Abstract
Objective
Superior bone ingrowth and resistance to bacterial infection are ideal for orthopaedic implants. We compared new bone formation, strength of bone bonding, and infection rates between silicon nitride ceramic (Si3N4; abbreviated SiN), medical-grade PEEK (PEEK), and titanium (Ti) in rat calvariae. PEEK and Ti are used in spinal and arthroplasty implants respectively, while SiN is a non-oxide ceramic used in spinal implants for the past 4 years.
Methods
Specimens of 10 mm × 10 mm by 1.75 mm size were implanted into experimental calvarial defects in 2-year old Wistar rats using standard surgical techniques (n's: SiN=48; PEEK=24; Ti=24). One group of animals was immediately inoculated with 1 × 104 Staphylococcus epidermidis; control animals received saline only. After sacrifice at 3 days, 7 days, 14 days, and 3 months post-inoculation (n=4 rats per time period), one calvarial sample each for PEEK and Ti, and two samples for SiN (per bacterial condition and time point) were retrieved for histology; remaining samples were used for sample push-out testing with a Micro Tester 5848 (Instron) with a 1-kN load cell, using published techniques. New bone formation was measured with tetracycline double-labeling at 11 and 4 days before the 14-day and 3-month time periods.

■ Set of tasks
**a.** Using the implant study abstract, decide whether each statement agrees with it: (i) SiN has been used in spinal implants for the past 4 years; (ii) the specimens were implanted into 6-month-old rats; (iii) the push-out testing used a 5-kN load cell.
**b.** Write the next part of the implant study abstract, continuing after its last sentence.
The data entries that come next are separate material, apart from the implant study abstract.

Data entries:
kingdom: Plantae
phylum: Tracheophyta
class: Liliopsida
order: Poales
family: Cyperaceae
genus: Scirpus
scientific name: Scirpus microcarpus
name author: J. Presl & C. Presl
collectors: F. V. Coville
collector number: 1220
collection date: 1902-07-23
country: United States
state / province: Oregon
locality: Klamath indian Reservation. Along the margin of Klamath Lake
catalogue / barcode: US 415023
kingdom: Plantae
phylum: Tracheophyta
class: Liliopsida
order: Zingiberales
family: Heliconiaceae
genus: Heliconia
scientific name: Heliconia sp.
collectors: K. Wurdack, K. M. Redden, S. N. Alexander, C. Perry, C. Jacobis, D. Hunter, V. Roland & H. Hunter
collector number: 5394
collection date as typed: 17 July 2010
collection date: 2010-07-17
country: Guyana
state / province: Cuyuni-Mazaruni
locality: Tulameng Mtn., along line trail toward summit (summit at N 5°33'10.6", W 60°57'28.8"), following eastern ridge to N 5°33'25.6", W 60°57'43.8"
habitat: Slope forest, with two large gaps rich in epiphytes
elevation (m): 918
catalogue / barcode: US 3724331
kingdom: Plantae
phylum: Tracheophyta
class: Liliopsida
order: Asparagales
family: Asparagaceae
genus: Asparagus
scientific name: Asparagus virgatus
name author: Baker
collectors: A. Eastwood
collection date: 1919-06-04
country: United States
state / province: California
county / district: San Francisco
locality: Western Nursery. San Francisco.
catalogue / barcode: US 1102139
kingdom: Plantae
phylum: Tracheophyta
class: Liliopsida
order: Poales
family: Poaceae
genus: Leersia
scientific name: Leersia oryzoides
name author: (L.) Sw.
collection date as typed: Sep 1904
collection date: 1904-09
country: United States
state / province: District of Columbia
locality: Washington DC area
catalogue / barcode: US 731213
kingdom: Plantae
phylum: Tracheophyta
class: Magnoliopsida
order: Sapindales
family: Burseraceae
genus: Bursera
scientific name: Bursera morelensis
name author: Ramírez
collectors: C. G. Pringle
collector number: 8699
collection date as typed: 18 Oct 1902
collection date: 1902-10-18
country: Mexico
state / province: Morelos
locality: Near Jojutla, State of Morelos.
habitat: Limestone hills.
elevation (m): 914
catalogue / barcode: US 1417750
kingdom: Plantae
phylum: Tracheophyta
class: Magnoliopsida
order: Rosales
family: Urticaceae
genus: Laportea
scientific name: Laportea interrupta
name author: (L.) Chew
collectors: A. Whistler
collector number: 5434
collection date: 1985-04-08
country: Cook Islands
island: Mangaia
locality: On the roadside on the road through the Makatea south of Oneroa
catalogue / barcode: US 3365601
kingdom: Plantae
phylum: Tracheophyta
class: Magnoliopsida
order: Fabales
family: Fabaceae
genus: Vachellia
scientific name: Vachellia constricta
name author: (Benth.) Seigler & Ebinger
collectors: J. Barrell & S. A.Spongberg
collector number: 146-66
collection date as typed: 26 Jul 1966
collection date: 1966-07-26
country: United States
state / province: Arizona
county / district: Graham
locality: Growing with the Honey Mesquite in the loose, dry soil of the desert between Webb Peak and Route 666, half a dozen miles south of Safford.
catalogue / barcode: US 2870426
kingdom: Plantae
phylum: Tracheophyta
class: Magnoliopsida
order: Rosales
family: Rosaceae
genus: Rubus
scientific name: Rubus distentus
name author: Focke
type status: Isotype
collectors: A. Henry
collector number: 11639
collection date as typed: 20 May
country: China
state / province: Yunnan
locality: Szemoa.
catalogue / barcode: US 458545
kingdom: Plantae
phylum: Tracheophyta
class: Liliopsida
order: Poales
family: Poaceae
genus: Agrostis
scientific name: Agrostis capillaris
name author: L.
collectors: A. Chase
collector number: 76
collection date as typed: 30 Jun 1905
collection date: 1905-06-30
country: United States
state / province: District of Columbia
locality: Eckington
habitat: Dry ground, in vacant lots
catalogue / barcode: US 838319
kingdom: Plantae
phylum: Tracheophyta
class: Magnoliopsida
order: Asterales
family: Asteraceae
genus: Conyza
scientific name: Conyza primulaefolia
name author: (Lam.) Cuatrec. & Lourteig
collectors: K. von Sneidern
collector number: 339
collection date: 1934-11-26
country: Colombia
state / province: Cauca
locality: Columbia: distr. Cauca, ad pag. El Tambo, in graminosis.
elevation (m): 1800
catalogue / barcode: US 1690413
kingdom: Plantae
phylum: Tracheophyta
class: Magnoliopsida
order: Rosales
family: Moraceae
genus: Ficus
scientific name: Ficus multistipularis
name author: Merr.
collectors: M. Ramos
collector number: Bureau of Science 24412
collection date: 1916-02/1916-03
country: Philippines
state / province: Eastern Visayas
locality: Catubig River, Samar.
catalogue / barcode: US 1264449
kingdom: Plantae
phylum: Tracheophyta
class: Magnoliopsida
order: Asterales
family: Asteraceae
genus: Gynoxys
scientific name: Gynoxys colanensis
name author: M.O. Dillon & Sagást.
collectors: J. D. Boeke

■ Answers given
**a.**
(i) Yes: "SiN is a non-oxide ceramic used in spinal implants for the past 4 years."
(ii) No: "2-year old Wistar rats"
(iii) No: "with a 1-kN load cell"

**b.**
Results
Of the materials tested, 3-month bone ingrowth and periprosthetic infection rates were most favorable for SiN (Fig. 1). At 90 days post-implantation without bacteria, new bone growth in calvariae with SiN was ∼69% compared with 24% and 36% for PEEK and Ti, respectively. With bacterial inoculation, new bone growth was 21%, 26% and 41% for PEEK, Ti, and SiN, respectively. At 3-months, live bacteria were observed for PEEK (88%) and Ti (21%), while no bacteria were present around SiN (Fig. 2). Push-out strength was greater for SiN when compared to Ti and PEEK (Fig. 3).
Conclusions
Superior bone formation, bone ingrowth, and bacterial resistance were associated with SiN when compared to Ti and PEEK. SiN proved effective in inhibiting bacteria and promoting osteogenesis in experimental osseous defects, when compared to Ti and PEEK. These observations are most likely related to the hydrophilic properties of SiN that contributed to the adsorption of proteins known to decrease bacteria attachment and growth (vitronectin and fibronectin). We conclude that SiN may be a superior biomaterial for the development of orthopaedic implants.